== YOUR TASK ==
What lines below include the word "sentadillas"? Copy each one.
=== EXERCISE MATERIALS ===
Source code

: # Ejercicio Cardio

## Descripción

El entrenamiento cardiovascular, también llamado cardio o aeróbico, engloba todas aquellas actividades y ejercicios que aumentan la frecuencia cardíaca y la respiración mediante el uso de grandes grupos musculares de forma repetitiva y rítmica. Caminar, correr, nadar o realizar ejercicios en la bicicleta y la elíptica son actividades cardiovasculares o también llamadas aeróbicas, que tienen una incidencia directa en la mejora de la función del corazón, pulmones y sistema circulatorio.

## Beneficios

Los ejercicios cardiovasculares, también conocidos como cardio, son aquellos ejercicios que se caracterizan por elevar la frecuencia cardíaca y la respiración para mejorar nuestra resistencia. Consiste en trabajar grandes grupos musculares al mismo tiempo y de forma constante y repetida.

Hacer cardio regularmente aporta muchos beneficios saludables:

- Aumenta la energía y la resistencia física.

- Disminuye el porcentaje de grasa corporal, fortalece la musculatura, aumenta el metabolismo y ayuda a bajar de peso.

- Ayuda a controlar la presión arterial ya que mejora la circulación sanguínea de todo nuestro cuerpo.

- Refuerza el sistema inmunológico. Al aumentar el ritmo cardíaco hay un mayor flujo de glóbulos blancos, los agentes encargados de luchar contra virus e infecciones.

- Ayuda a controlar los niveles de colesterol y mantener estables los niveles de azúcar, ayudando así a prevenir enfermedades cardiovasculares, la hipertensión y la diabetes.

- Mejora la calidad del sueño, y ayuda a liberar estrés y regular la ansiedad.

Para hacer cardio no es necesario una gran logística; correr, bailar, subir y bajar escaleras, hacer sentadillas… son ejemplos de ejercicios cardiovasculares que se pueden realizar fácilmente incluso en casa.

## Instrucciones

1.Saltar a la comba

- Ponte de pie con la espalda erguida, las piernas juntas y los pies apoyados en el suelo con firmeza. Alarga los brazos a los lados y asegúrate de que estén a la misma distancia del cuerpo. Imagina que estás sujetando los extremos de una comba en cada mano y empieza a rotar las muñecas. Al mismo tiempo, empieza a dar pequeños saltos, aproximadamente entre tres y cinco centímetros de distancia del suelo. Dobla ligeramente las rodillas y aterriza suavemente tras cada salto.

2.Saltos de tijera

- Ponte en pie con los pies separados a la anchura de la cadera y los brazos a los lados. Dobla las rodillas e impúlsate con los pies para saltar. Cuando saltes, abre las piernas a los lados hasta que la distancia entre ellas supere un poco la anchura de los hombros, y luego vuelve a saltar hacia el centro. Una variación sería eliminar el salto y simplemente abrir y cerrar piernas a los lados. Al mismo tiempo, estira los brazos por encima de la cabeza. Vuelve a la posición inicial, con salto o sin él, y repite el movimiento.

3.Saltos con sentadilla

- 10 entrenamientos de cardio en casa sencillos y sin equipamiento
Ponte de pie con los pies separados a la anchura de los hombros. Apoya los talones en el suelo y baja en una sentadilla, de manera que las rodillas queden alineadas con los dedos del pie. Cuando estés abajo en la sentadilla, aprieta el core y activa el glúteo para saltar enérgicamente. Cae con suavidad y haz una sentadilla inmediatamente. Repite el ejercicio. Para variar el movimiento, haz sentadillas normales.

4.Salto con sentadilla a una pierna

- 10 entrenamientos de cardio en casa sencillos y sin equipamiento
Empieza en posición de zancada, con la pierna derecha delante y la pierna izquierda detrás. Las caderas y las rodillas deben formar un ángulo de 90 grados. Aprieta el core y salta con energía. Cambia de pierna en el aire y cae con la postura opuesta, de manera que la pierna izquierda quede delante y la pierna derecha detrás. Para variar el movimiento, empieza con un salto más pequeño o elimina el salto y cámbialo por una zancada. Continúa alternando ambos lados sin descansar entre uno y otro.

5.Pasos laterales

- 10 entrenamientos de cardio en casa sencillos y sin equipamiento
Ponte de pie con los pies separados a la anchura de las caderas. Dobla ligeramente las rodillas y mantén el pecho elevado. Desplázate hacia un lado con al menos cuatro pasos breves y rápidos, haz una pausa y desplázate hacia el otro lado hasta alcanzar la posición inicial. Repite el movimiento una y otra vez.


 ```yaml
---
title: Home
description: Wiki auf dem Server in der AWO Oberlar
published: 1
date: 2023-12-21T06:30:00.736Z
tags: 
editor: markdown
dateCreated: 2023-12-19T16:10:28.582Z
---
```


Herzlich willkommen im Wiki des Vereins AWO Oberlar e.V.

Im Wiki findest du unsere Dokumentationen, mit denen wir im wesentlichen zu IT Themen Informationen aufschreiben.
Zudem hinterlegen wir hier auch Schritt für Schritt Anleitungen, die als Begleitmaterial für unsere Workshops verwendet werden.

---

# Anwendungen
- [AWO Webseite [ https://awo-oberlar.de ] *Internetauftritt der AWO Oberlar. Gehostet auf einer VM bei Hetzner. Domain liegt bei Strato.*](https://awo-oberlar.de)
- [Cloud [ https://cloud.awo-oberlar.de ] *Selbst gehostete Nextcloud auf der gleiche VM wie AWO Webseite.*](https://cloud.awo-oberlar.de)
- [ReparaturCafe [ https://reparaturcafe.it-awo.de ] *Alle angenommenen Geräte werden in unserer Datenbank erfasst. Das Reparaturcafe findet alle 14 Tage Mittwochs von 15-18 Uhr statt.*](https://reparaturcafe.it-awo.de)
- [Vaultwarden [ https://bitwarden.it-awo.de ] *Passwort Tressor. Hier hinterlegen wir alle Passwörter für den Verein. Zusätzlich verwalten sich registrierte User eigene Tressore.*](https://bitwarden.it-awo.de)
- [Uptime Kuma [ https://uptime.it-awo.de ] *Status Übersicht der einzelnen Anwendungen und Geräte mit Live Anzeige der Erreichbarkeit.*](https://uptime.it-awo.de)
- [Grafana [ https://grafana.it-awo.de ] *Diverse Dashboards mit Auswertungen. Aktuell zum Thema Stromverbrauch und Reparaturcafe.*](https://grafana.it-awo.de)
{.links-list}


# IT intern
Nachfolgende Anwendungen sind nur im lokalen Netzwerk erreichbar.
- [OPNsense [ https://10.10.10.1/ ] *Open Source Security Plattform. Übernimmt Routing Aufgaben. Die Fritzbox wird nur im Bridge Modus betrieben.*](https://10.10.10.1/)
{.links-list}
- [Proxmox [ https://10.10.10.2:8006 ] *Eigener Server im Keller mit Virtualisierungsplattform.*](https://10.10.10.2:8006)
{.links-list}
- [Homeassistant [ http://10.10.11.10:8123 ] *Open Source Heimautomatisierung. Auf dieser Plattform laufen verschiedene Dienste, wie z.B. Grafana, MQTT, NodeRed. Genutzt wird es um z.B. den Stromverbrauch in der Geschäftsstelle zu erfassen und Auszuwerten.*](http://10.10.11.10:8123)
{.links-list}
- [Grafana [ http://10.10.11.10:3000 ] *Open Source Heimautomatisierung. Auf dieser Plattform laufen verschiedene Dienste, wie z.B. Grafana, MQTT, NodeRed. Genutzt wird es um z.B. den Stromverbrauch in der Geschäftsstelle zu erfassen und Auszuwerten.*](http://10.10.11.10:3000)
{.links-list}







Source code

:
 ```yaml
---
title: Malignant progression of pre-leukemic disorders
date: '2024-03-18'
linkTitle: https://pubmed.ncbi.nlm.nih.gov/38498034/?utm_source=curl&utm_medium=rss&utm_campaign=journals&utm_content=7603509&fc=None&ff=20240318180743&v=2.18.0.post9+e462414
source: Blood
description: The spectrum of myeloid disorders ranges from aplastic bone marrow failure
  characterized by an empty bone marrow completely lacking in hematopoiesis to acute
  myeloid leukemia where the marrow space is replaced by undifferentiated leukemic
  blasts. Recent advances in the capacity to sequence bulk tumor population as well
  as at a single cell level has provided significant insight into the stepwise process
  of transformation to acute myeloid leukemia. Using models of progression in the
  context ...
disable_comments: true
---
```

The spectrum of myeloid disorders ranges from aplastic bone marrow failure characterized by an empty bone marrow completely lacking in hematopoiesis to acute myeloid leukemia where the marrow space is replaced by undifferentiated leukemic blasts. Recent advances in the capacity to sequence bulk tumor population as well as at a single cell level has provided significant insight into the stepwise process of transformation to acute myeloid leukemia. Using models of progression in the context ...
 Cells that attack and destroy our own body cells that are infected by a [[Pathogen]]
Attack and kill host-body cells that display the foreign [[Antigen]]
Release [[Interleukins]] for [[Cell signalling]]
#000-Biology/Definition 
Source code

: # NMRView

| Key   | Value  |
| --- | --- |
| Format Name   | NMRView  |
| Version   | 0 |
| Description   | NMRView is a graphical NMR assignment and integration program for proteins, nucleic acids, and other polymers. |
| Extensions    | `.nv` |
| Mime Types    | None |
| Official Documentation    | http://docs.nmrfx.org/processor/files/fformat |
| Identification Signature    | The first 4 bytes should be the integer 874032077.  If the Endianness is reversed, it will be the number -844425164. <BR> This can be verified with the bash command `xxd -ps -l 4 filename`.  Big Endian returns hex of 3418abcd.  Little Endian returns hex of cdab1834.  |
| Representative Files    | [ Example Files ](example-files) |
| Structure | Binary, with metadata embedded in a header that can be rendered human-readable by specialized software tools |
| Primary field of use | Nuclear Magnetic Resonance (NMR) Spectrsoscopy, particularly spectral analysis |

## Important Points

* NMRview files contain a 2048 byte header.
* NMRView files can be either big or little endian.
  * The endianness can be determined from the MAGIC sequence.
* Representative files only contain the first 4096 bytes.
===
== EXERCISE ANSWER ==
Para hacer cardio no es necesario una gran logística; correr, bailar, subir y bajar escaleras, hacer sentadillas… son ejemplos de ejercicios cardiovasculares que se pueden realizar fácilmente incluso en casa.
Ponte de pie con los pies separados a la anchura de los hombros. Apoya los talones en el suelo y baja en una sentadilla, de manera que las rodillas queden alineadas con los dedos del pie. Cuando estés abajo en la sentadilla, aprieta el core y activa el glúteo para saltar enérgicamente. Cae con suavidad y haz una sentadilla inmediatamente. Repite el ejercicio. Para variar el movimiento, haz sentadillas normales.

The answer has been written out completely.